List each line in the listing below that contains the string "true". Uppercase and lowercase letters count as different.

━━ Provided data ━━

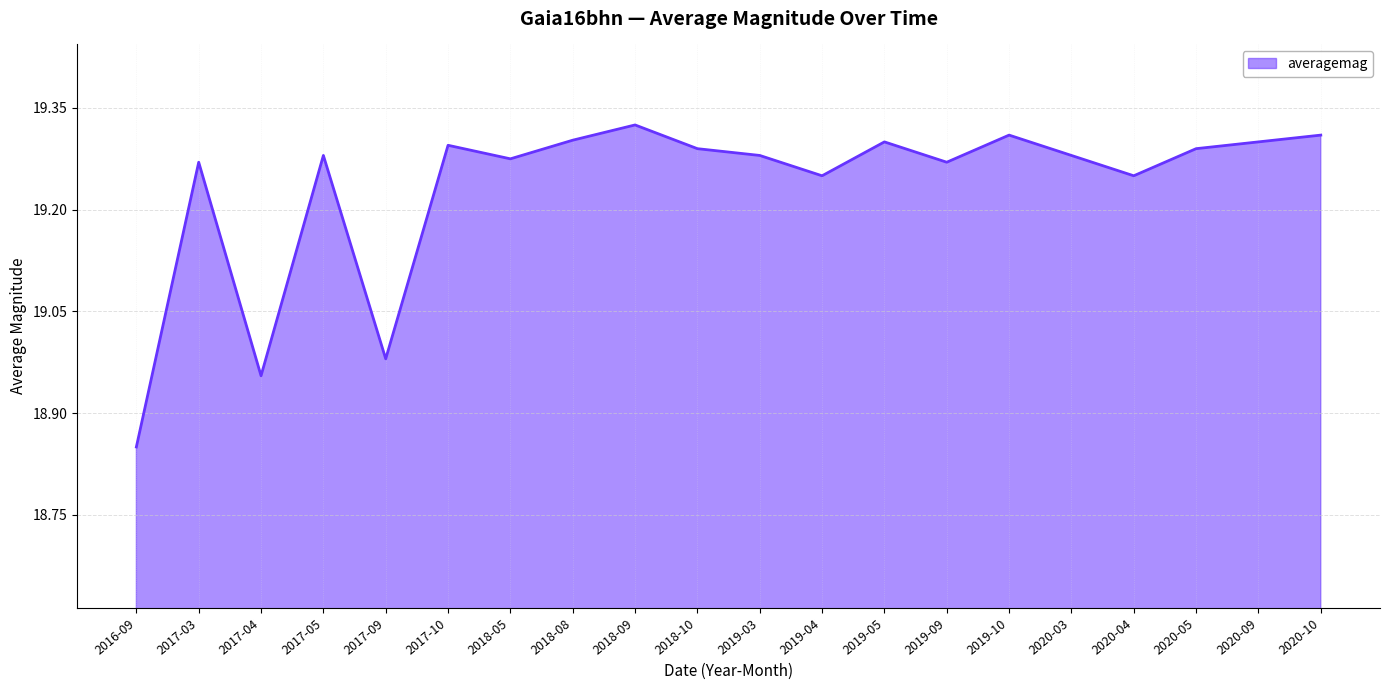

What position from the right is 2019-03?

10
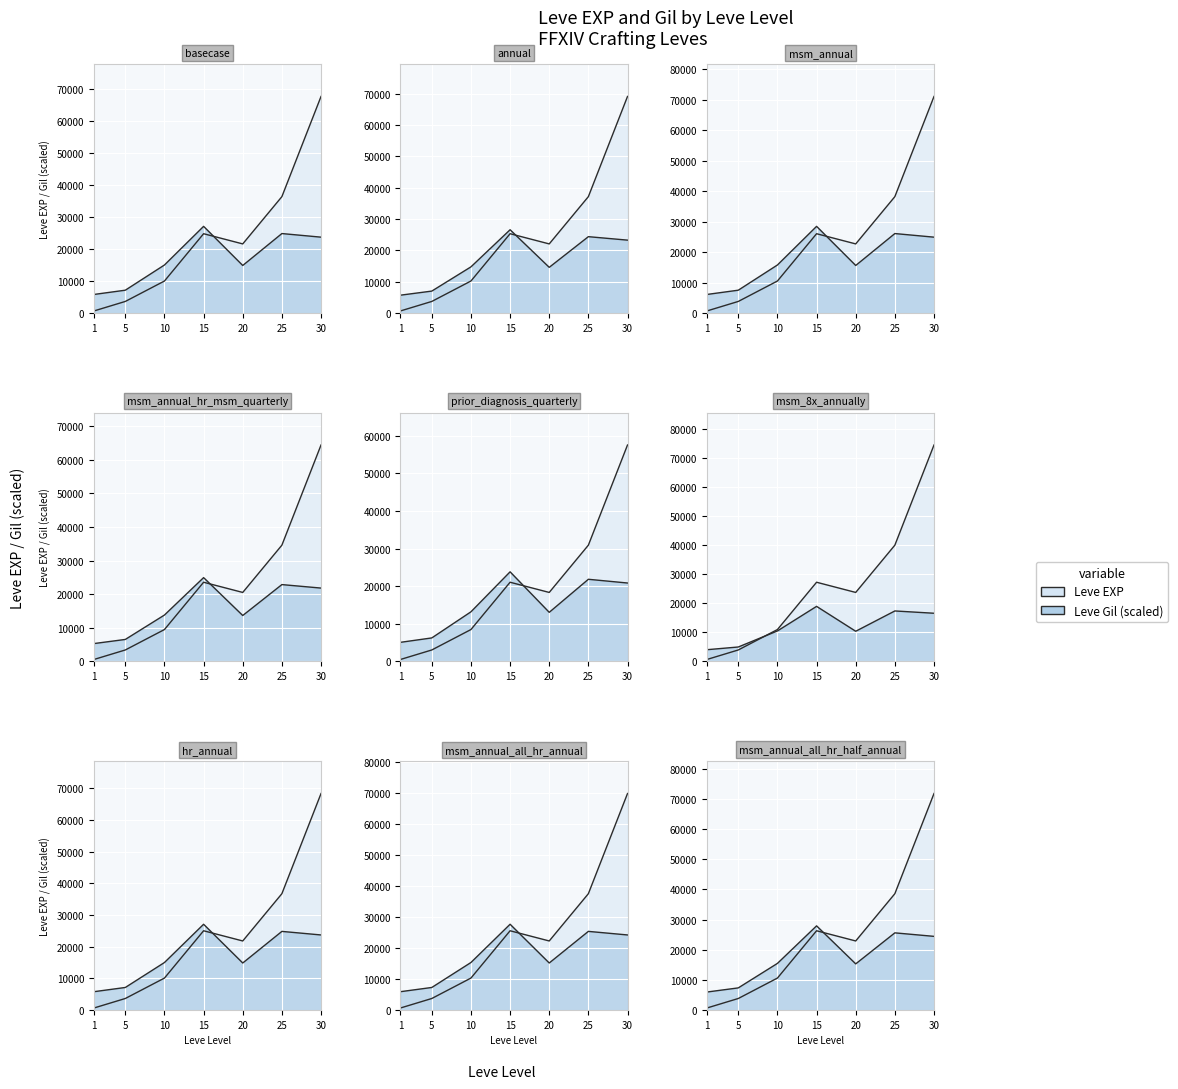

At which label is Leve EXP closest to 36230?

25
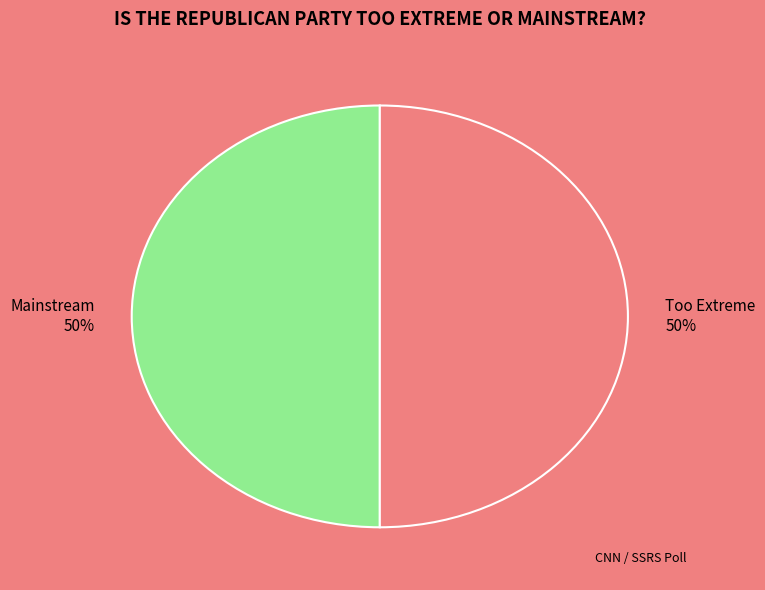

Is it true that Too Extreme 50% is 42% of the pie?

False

━━━

■ **Solution below**:
Is it true that Too Extreme 50% is 42% of the pie?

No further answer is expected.